Lost Girls(35)
“Is your fever gone?” she asked, a cup of coffee poised at the edge of her lips. She wasn’t going to take a drink until she knew I was okay.
“Yeah. It went away last night, before I went to bed.”
“Good. You sure you feel okay to go to school?”
“Yes,” I answered quickly, fighting the panicked sensation that my chest was filling with ice, my throat tightening. I couldn’t stay home today, I just couldn’t. I glanced up at Dad, hoping to get some support but he stood with his back to me, scrubbing out the pan. Kyle watched me as if trying to learn my methods of manipulation. “I have a test in physics,” I said, which was true but not why I needed to be there. I needed to see Dylan. He hadn’t answered my text this morning and I had to make sure we were still on for our date. I didn’t even know the details of where we were going or when.
I might be going to a rave tonight.
My fork slipped from my fingers and clattered to the table.
“And I—um—I sort of, you know, have a date tonight,” I told them, not looking up, not wanting to see the expressions on their faces while they talked to each other without words. Mom would be raising her eyebrows, Dad would be tightening his lips, one of them would be thinking, no way and the other, well, maybe. But in the end, they always came to some sort of silent agreement. They argued about other things—where to take vacations, what cars to buy, what movies to rent—but they never argued about Kyle or me. At least not in front of us.
“Have we met this boy?” Dad asked.
The fact that he was asking a question was better than hearing no. “I don’t know. I’ve been dating him for a while, but I don’t remember if he’s been here or not.”
“He needs to come inside for a few minutes,” Mom said. “We have to talk to him.”
I swallowed nervously, but nodded. “Sure.”
“Be home by midnight.”
“Eleven thirty is better.”
I frowned. Seriously? Eleven thirty? I wanted to argue, but I knew this wasn’t the time or place. Maybe they’d let me stay out later next time. Or maybe— I glanced at Kyle, who was trying to keep a low profile. He’d said that I used to sneak out in the middle of the night to get high and drunk. So, obviously there was a way to get back out if I wanted. Maybe he knew how I used to do it.
“Okay,” I said, forcing a smile. “I won’t stay out late.”
...
The rest of the day was a blur. One class flowed into another, faces passed me in the hallway, assignments were given and forgotten almost immediately. Only a few things stood out: Molly meeting me at my locker in the morning, giving me a hug, and then blending in with the crowd, like she didn’t want to blow my cover; Dylan not being in first period, which might have meant that he was sick and we weren’t going on a date after all; Sammy, that head Dragon Girl with the grillwork, trying to get a reaction out of me by ‘accidentally’ slamming into me on the way out of class and knocking my books out of my hand.
Yesterday I would have flattened her, we both would have gotten suspended, and I’d have gotten grounded. But it wasn’t the threat of suspension or being grounded that stopped me. It was the memory of Janie sprawled in the street, me standing over her, alien emotions warring inside me.
I’d been tempted to kill her.
If that was the new me, I hated her. I wasn’t going to let her rule my life.
“Watch it!” I’d said to Sammy, elbowing her out of my way.
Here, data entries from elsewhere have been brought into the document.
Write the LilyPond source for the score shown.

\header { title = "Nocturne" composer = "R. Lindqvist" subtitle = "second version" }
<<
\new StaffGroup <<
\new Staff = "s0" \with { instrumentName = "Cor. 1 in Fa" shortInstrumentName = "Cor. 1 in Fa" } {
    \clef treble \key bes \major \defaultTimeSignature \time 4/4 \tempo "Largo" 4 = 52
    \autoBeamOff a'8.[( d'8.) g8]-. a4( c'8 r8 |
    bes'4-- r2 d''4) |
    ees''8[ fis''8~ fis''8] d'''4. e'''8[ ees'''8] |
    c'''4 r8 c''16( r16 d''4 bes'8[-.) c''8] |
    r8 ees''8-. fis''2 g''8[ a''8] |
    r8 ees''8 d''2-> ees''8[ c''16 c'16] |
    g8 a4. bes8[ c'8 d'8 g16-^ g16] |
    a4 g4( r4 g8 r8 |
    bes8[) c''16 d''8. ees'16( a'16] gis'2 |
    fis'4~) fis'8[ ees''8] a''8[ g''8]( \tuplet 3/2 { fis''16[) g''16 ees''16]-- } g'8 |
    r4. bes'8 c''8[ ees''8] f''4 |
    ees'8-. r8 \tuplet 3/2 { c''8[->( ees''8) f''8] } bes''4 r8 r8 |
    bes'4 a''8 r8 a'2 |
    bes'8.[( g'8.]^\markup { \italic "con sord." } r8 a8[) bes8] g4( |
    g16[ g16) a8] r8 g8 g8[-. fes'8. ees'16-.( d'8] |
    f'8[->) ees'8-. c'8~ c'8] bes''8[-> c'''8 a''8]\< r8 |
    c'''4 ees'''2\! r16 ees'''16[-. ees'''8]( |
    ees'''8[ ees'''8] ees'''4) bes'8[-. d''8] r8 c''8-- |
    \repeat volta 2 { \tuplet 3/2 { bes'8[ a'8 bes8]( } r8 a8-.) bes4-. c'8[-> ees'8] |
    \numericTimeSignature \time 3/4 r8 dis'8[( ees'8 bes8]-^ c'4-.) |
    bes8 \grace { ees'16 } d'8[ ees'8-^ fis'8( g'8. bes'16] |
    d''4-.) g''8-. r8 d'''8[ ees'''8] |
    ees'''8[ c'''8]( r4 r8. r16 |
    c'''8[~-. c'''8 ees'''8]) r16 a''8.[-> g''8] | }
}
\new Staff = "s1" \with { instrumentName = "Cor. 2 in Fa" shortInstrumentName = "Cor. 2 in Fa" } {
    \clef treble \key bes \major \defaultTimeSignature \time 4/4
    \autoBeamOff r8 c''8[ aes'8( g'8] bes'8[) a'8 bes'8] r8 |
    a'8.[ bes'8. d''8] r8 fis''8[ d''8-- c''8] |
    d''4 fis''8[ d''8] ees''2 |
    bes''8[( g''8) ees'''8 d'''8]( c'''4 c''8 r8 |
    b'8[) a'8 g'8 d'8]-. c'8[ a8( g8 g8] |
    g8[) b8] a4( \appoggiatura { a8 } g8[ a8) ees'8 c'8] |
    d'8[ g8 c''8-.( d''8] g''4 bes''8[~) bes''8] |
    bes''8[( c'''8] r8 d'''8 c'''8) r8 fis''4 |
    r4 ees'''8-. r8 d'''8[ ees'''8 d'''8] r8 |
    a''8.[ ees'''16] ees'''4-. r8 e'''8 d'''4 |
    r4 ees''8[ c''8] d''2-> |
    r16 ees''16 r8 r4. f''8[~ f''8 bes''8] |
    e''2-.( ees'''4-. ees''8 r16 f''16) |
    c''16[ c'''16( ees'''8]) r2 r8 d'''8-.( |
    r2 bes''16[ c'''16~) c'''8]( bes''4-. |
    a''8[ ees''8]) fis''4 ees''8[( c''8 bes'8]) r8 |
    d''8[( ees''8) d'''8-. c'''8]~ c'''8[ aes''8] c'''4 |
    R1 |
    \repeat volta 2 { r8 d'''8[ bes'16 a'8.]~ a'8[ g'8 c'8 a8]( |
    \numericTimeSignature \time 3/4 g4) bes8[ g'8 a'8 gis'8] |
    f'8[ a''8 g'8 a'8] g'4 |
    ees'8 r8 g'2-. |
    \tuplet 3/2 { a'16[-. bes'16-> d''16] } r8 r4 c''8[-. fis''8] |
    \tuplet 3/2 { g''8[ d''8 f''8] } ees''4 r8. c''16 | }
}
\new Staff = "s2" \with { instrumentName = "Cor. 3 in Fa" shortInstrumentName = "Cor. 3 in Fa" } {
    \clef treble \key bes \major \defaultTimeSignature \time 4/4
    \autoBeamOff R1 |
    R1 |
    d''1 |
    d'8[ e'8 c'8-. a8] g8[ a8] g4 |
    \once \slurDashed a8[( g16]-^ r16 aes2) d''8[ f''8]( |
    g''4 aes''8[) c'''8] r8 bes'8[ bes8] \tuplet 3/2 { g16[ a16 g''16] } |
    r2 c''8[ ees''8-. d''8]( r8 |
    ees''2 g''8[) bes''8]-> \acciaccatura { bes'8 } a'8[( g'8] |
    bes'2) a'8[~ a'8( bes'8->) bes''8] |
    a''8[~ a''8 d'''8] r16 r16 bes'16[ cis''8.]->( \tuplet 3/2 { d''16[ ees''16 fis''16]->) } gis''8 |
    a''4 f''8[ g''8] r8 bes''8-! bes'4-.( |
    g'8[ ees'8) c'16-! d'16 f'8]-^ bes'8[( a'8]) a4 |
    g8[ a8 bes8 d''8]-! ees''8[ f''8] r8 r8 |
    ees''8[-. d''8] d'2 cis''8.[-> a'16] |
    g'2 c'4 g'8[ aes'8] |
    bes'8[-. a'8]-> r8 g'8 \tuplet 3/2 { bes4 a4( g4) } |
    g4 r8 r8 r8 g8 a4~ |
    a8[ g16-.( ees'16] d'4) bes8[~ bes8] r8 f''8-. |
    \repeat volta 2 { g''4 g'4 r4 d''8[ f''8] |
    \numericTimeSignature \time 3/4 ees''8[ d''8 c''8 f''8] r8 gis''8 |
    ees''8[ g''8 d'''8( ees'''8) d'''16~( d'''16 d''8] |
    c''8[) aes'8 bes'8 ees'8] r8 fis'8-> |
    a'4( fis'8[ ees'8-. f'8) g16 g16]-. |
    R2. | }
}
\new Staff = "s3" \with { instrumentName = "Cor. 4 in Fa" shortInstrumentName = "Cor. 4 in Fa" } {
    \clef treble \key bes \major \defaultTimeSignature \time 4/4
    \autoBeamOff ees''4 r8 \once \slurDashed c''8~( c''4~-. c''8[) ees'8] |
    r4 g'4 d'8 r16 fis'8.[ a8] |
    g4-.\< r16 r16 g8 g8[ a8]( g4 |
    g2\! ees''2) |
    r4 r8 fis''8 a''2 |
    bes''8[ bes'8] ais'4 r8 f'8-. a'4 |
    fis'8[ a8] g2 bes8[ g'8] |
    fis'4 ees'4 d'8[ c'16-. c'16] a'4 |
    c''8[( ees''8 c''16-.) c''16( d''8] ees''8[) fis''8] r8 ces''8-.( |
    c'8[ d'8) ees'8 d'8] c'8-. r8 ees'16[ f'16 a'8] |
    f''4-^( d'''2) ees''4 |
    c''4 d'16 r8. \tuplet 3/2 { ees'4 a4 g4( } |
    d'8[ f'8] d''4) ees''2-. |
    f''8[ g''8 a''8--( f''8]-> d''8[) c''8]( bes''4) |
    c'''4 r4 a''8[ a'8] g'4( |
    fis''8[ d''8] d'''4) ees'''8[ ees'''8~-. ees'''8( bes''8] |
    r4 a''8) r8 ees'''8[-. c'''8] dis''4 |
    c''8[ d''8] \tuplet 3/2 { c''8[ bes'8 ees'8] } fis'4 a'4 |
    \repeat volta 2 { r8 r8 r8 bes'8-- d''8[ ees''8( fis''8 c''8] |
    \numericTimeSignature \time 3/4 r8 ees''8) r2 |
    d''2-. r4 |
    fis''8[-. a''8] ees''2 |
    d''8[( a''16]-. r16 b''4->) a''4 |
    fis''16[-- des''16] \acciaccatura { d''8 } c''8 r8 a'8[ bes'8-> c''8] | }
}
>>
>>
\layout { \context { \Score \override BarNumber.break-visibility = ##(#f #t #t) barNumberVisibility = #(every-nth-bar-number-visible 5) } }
She’d glared at me, defiant, chin thrust out, disappointment in her eyes because I didn’t hit her. She’d been expecting a fight. I could feel her girls watching us from the other side of the room, and when I turned to look at them, their gazes shifted from Sammy to me and back again.
I wasn’t sure how or why, but it was obvious that she’d just lost their respect.
...
Dylan still hadn’t shown up by lunch and, despite all my earlier promises to myself, I wasn’t able to eat. I toyed with the pizza on my plate, stabbing it with a fork, moving it around, cutting off a bite but not lifting it to my mouth. Lauren sat beside me, chattering away, asking me if I liked her skirt, her shoes, her new Burberry purse, her eyes glittering as she sought my approval, her laugh nervous and high-pitched. Molly watched me from the edge of the crowd, a thin smile given whenever I glanced in her direction, as if our friendship was supposed to remain secret. Everyone who sat at my lunch table was acting different today, almost as if they were all taking drugs, something that amplified their personalities about a thousand times. The girls laughed, the boys pushed and argued with each other; they all slugged down cans of Red Bull and Coke and ate foods high in sugar and carbs. They seemed excited about something, something they didn’t talk about but it thrummed beneath every look and every word.
It seemed as if they all had something amazing going on later.
I thought I did, too, but since Dylan wasn’t here and I hadn’t heard from him, it looked like I was just going to be staying home. Playing video games with Kyle and his friends. Or worse, watching some RomCom flick with my parents.
“Why so blue?” Lauren finally asked when she’d run out of ways to try to impress me, after she’d bought me a chocolate milk—because I always got one at lunch, every day except today—and after she’d tried to get me to wear her earrings, the brand-new platinum diamond studs that she got for her birthday.